What is being asked. List, from the lines below, each one with "element" in it.

[Rendered page images]
--

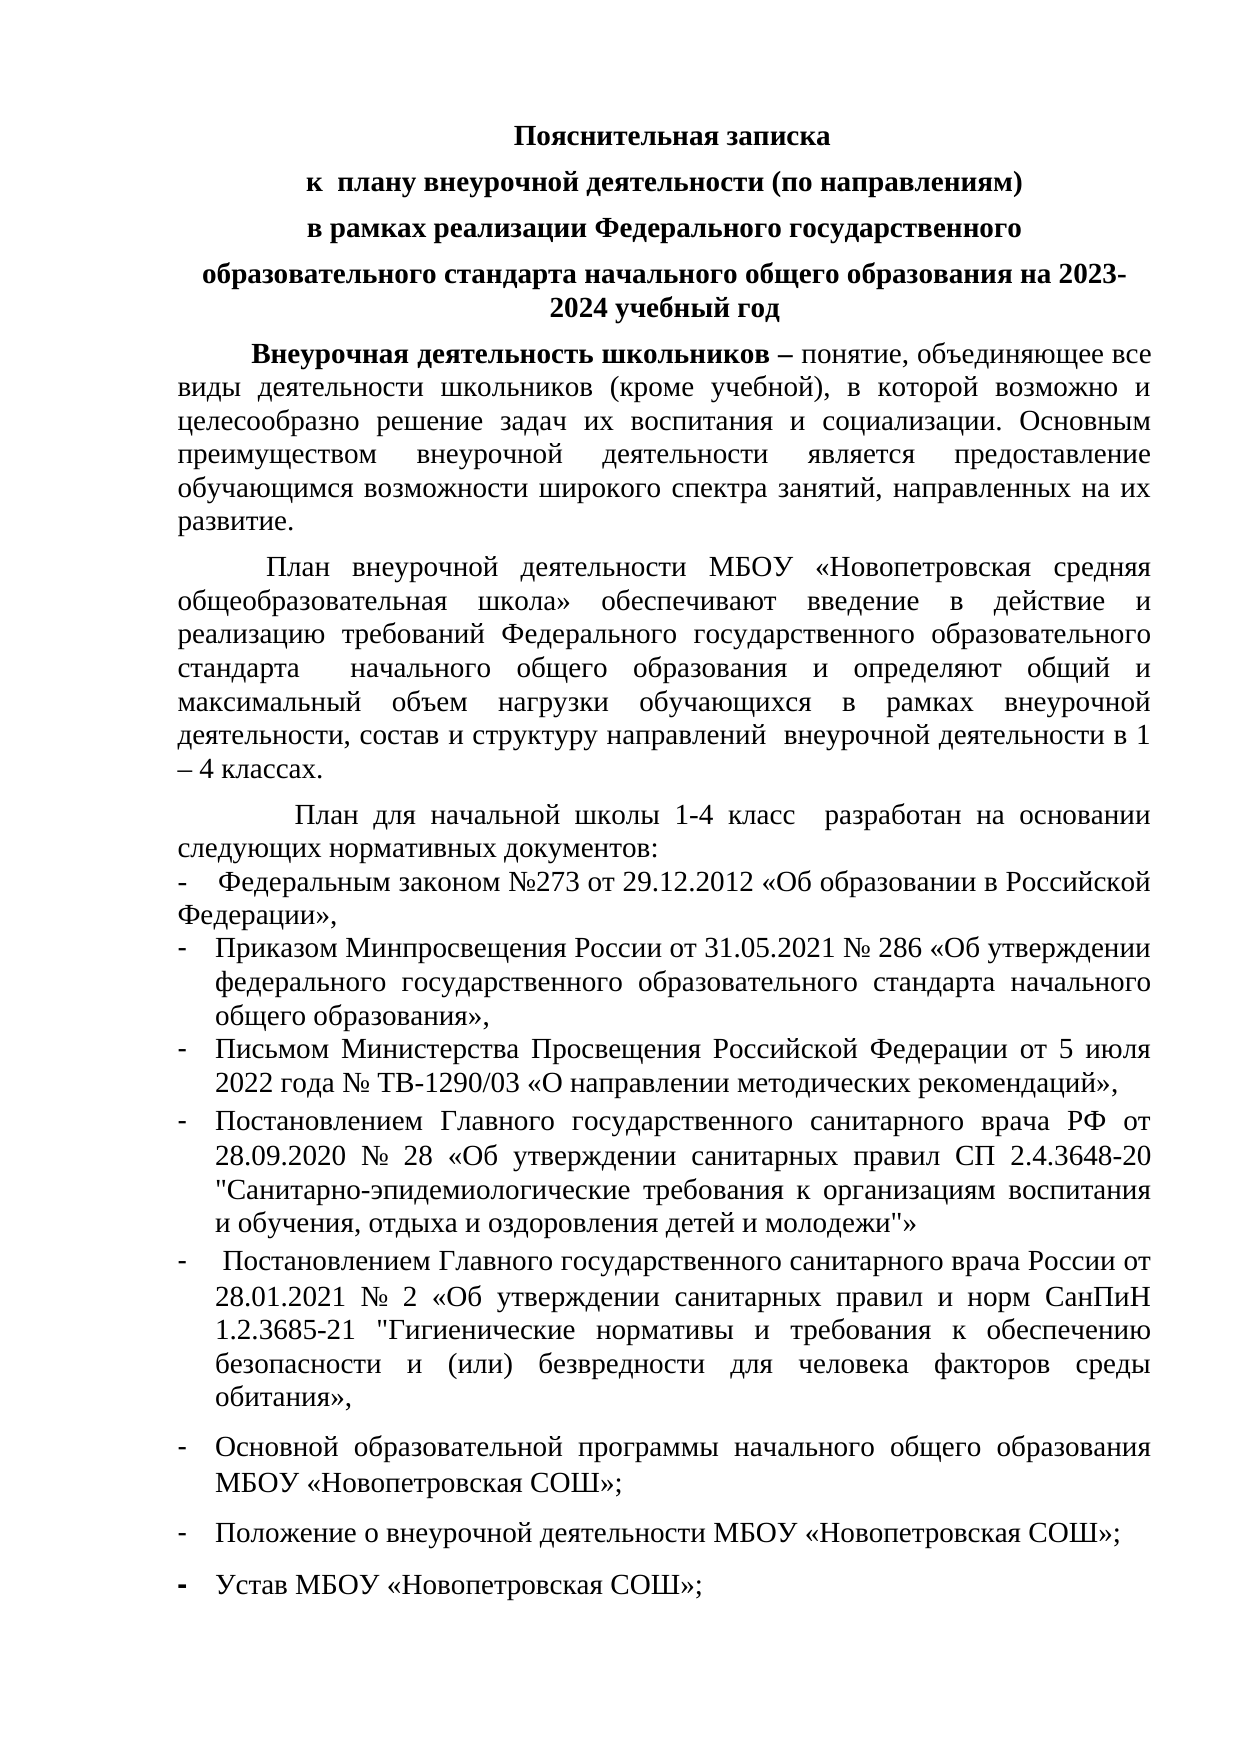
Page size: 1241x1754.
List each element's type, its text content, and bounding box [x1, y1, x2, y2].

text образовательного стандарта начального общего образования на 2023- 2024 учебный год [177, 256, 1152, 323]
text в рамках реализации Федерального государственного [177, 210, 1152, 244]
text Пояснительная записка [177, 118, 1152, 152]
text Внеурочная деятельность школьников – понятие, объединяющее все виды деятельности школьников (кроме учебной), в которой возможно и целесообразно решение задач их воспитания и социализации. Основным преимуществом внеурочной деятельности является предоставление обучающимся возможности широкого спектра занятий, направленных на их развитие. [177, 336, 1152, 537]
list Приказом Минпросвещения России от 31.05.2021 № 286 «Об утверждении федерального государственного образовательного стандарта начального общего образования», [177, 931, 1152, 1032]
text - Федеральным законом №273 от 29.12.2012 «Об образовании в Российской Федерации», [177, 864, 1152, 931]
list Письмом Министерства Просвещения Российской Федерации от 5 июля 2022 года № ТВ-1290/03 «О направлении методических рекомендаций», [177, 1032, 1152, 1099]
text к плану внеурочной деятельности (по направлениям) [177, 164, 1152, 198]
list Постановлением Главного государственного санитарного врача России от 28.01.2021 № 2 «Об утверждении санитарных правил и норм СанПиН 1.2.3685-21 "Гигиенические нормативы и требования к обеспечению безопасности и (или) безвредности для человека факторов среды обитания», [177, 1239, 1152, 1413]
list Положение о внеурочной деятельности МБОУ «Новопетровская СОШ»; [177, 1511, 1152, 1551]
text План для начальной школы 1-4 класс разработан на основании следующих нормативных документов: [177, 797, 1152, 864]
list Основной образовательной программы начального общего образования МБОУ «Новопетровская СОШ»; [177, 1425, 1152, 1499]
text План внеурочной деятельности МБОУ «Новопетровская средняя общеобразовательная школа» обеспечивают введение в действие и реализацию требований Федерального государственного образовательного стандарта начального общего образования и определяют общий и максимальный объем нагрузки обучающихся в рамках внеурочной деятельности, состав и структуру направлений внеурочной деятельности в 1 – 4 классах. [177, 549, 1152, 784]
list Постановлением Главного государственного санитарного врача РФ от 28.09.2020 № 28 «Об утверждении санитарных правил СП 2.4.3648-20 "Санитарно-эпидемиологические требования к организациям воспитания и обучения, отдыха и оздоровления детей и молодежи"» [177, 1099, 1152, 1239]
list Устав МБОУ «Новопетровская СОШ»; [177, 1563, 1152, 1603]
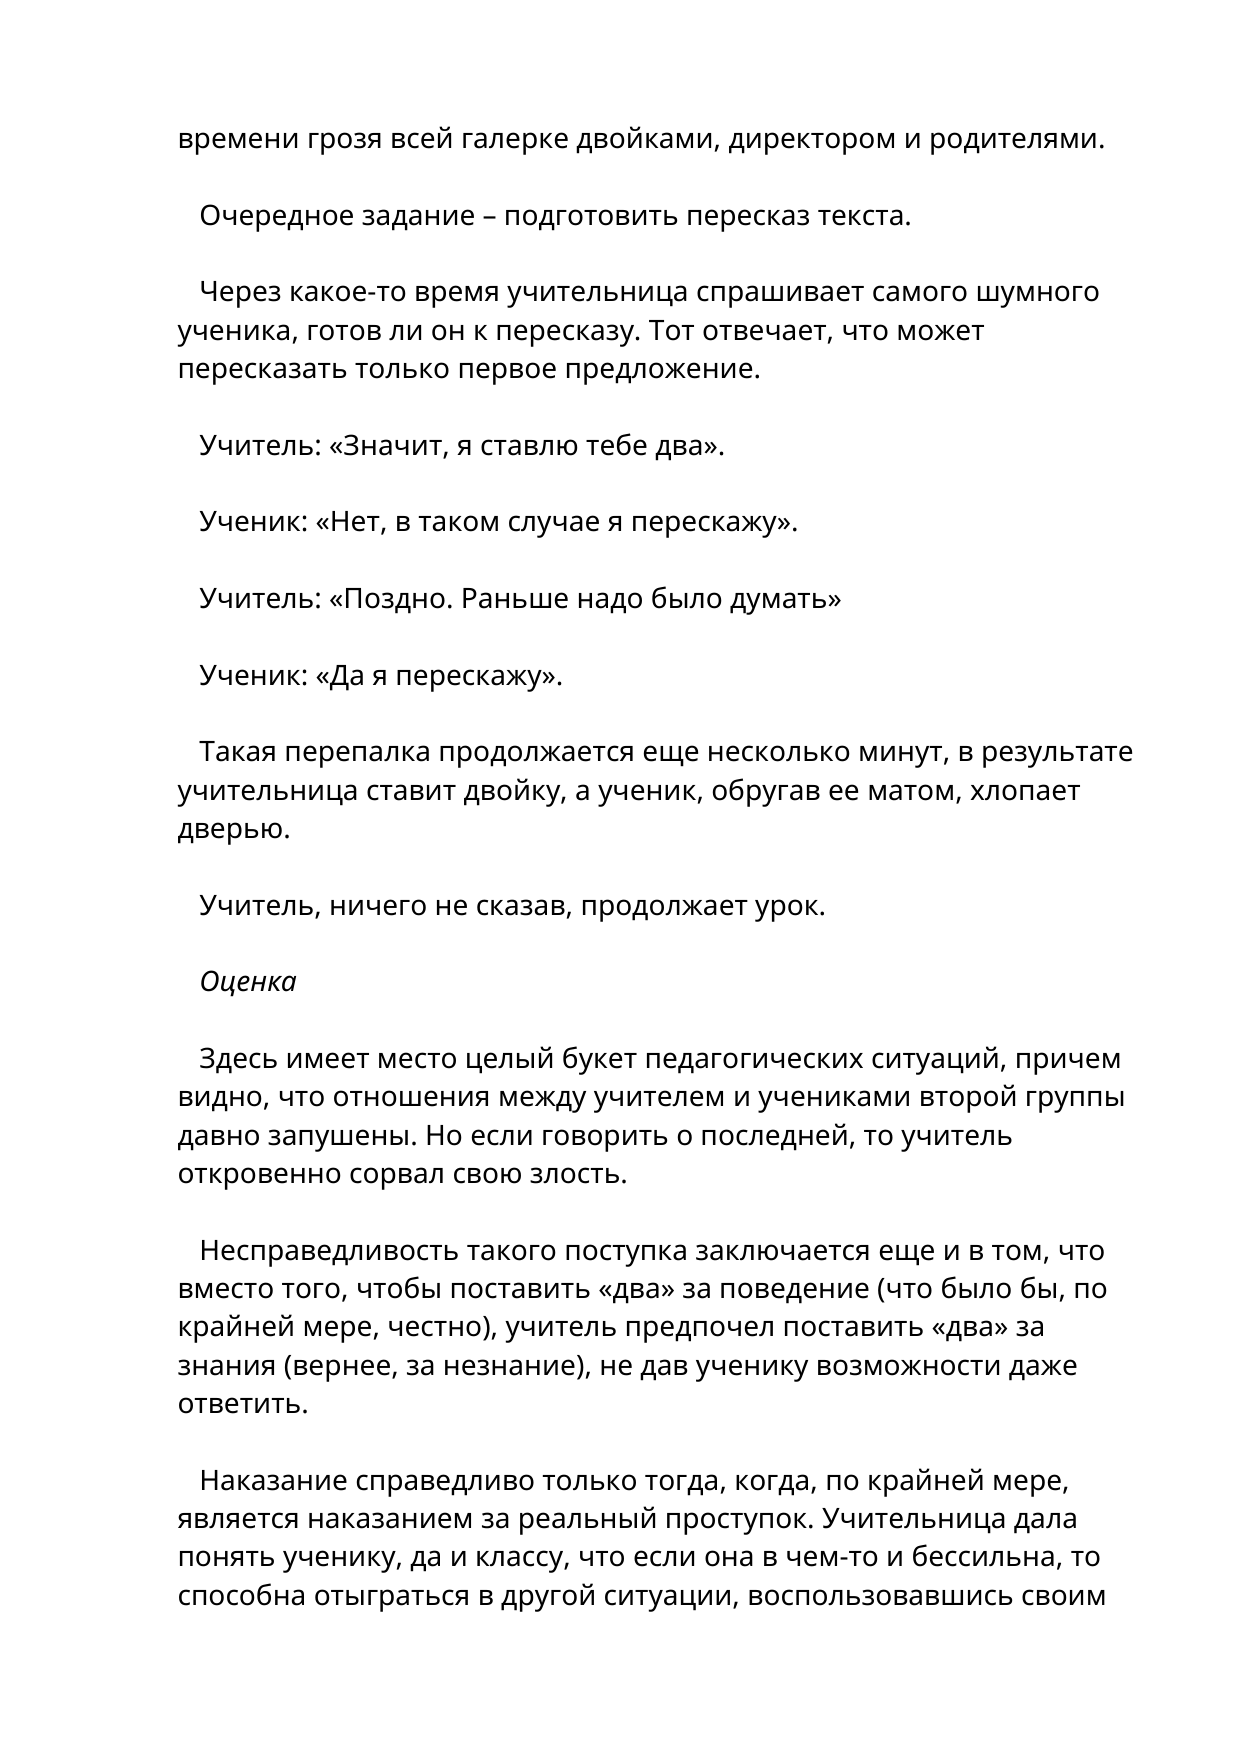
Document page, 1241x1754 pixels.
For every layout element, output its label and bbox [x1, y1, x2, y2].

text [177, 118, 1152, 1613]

--

Output for this task.
List each element's type, its text content, and bounding box [x1, y1, x2, y2].
For every layout element, output its label and bbox [x1, y1, x2, y2].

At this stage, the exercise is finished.